Kelima, nuansa politisasi dalam pengangkatan jabatan wakil
menteri.
Keenam,
komplikasi legalitas dalam
pengangkatan wakil menteri seperti yang berlaku sekarang ini, muncul juga
terkait dengan berakhirnya masa jabatan.
Atau
dengan kata lain, timbulnya kekacauan implementasi atau masalah legalitas di
dalam hukum kepegawaian dan birokrasi pemerintahan itu terjadi karena bersumber
dari ketentuan Penjelasan Pasal 10 Undang-Undang
Dengan pertimbangan inilah, maka kemudian
menyatakan ”penjelasan pasal 10 bertentangan dengan UUD 1945 dan tidak
mempunyai kekuatan hukum yang mengikat”.
Berangkat dari putusan MK, maka terhadap jabatan
wakil Menteri menjadi persoalan dalam tataran ketatanegaraan. Juru bicara dan
YIM menganggap posisi wakil menteri menjadi status quo dan tidak boleh
menjalankan tugasnya. Sementara Istana dan Denny Indrayana tetap bekerja sambil
menunggu Keppres.
IMPLIKASI PUTUSAN MK
Dengan
merujuk putusan MK, tafsiran terhadap putusan MK menimbulkan problematika dalam
tataran ketatanegaraan. Dalam tafsiran yang disampaikan oleh juru bicara MK dan
YIM, jabatan Wamen harus status quo. Sedangkan istana dan DI tetap bekerja
dengan alasan sambil menunggu Keppres.
Dalam
pertimbangannya, MK sudah mengingatkan terhadap jabatan Wakil Menteri didalam
ketatanegaraan.
Putusan
MK menimbulkan persoalan di satu sisi.
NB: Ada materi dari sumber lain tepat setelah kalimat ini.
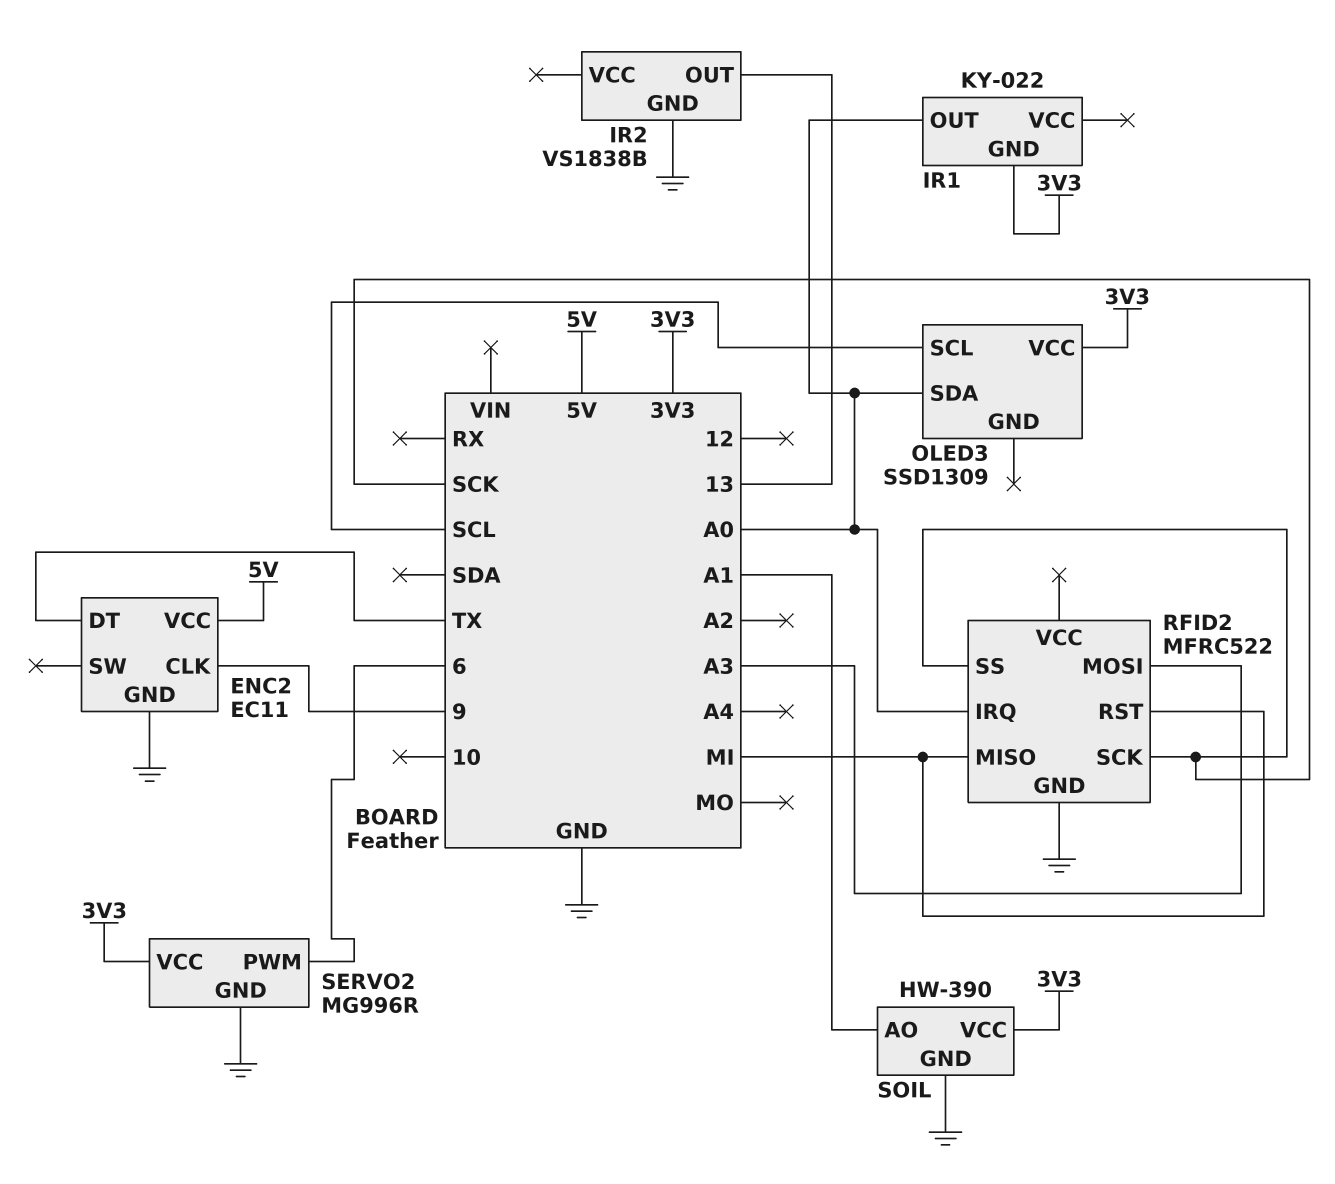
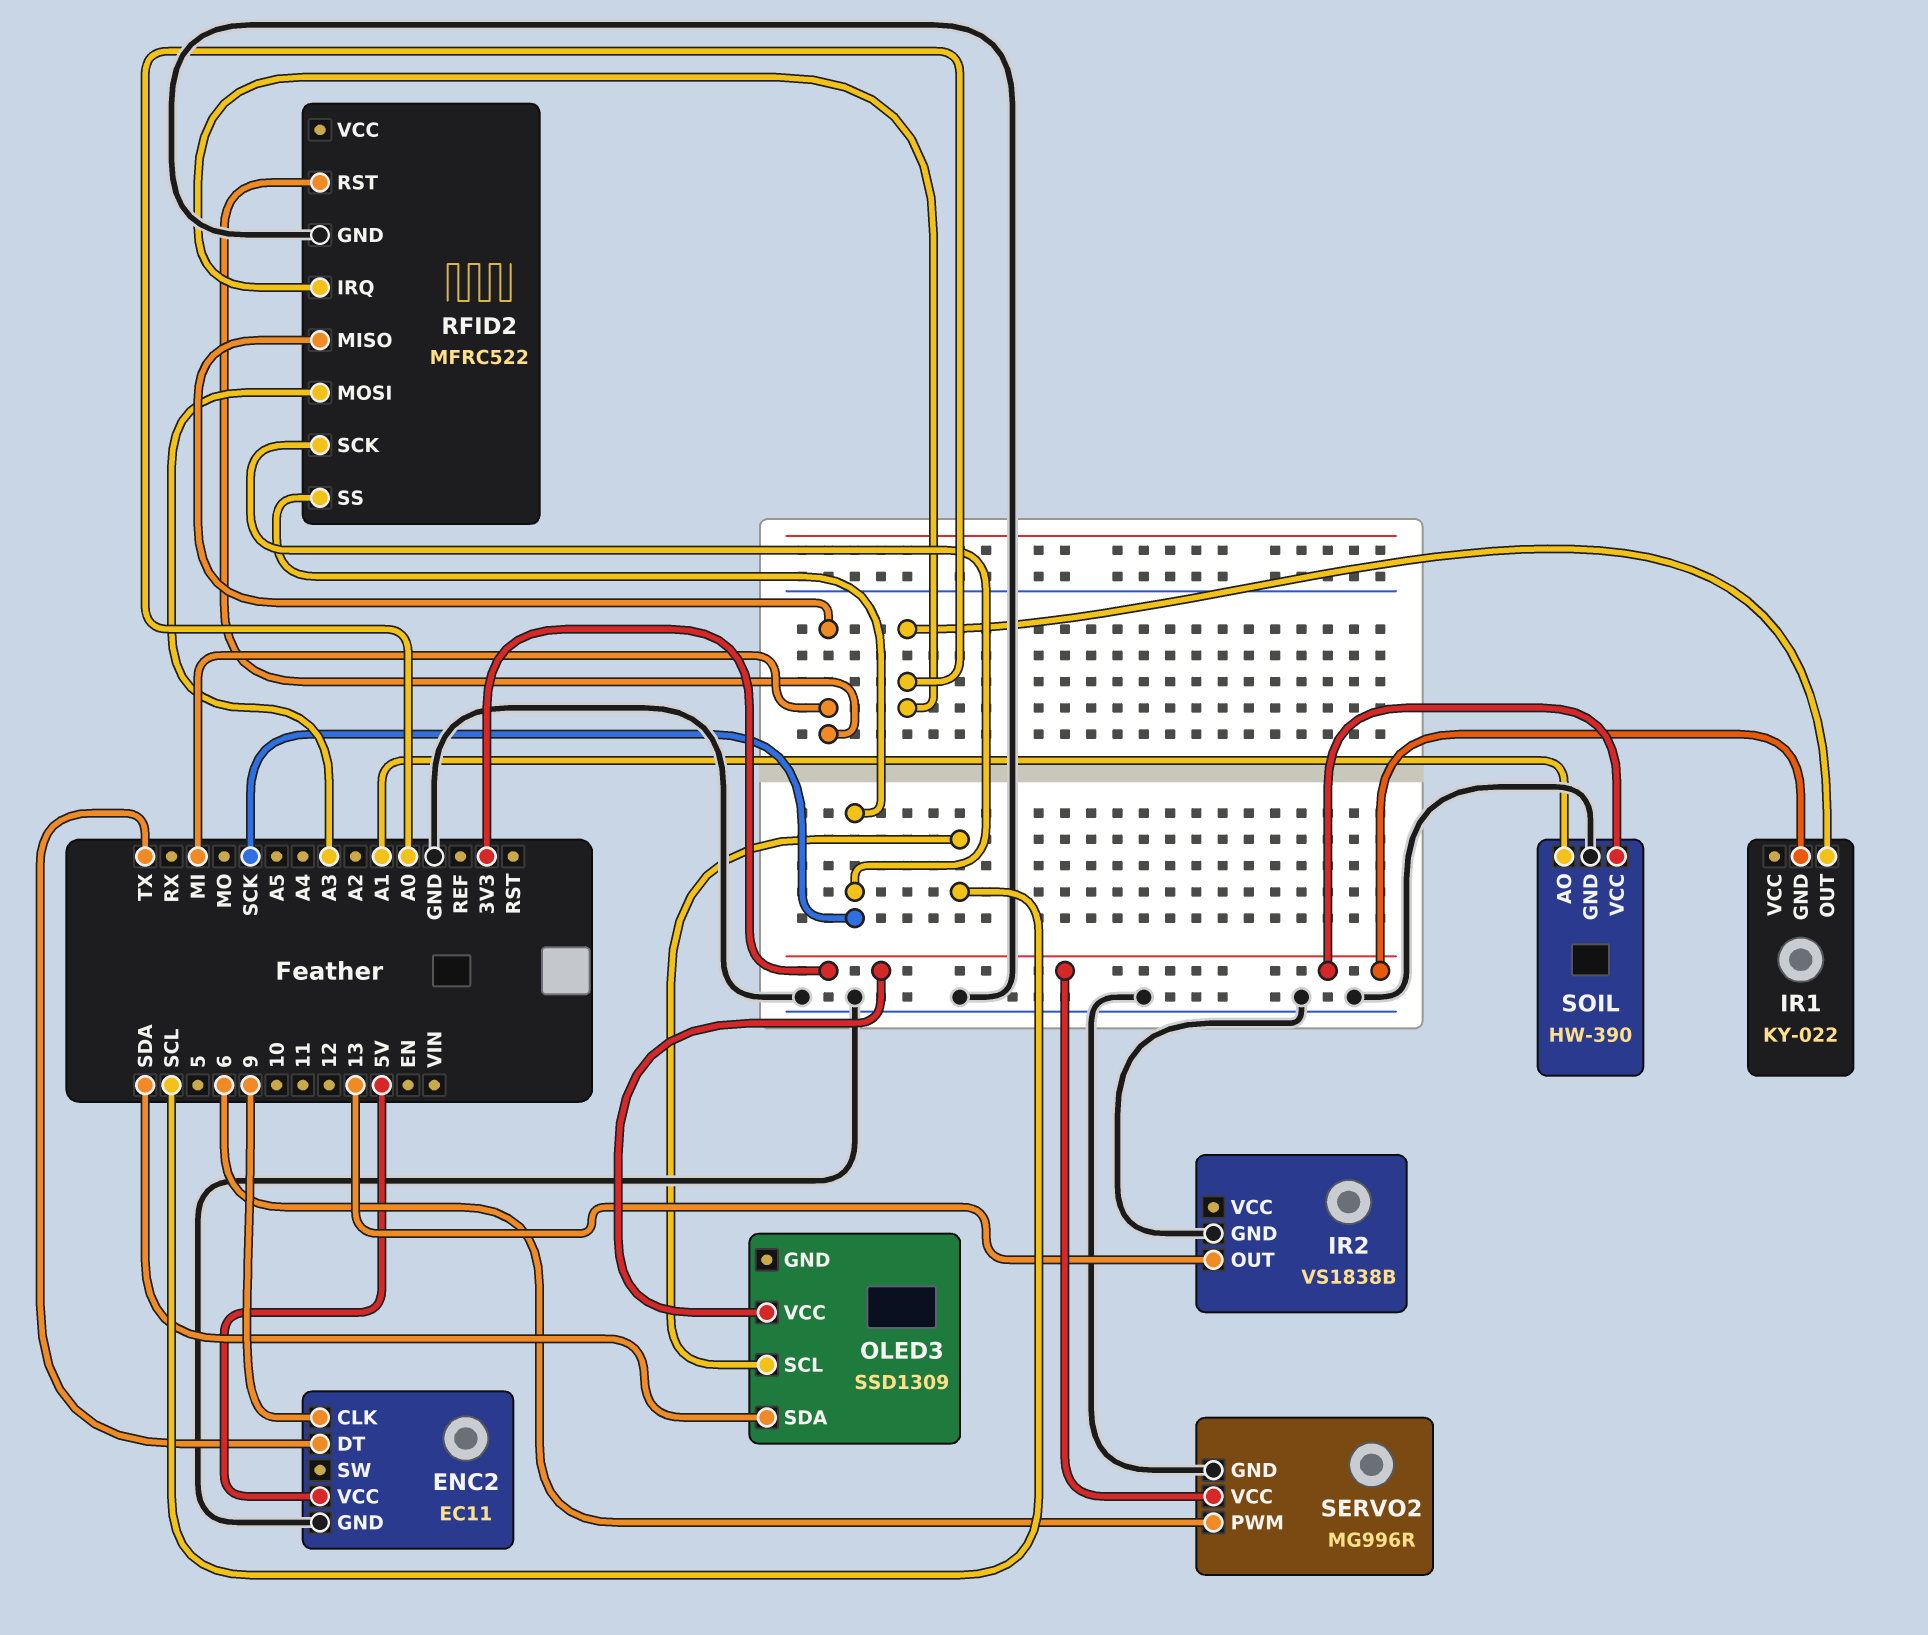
OLED3 pin SDA: A0 -> SDA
Apakah jabatan Wakil Menteri akan diisi
oleh birokrat karir atau jabatan politis (sama dengan jabatan Menteri).
Dalam
praktek ketatanegaan, jabatan Wakil menteri yang akan diisi oleh birokrat karir
akan menjadi salah satu jalan mulus meraih jabatan tertentu dengan mengabaikan
kompetensi dan kemampuan personal. Jabatan
Wamen kemudian menjadi polemik (baik
karena kompetensi, kemampuan personal) dan menjadi beban politik yang harus
ditanggung oleh pemerintahan.
Sementara
jabatan Wamen yang akan diisi sebagai jabatan politik, akan ”berkesan”
bagi-bagi kekuasaan setelah jabatan berbagai staf khusus, staf ahli diberikan
kepada tim sukses terhadap pendukung kekuasaan.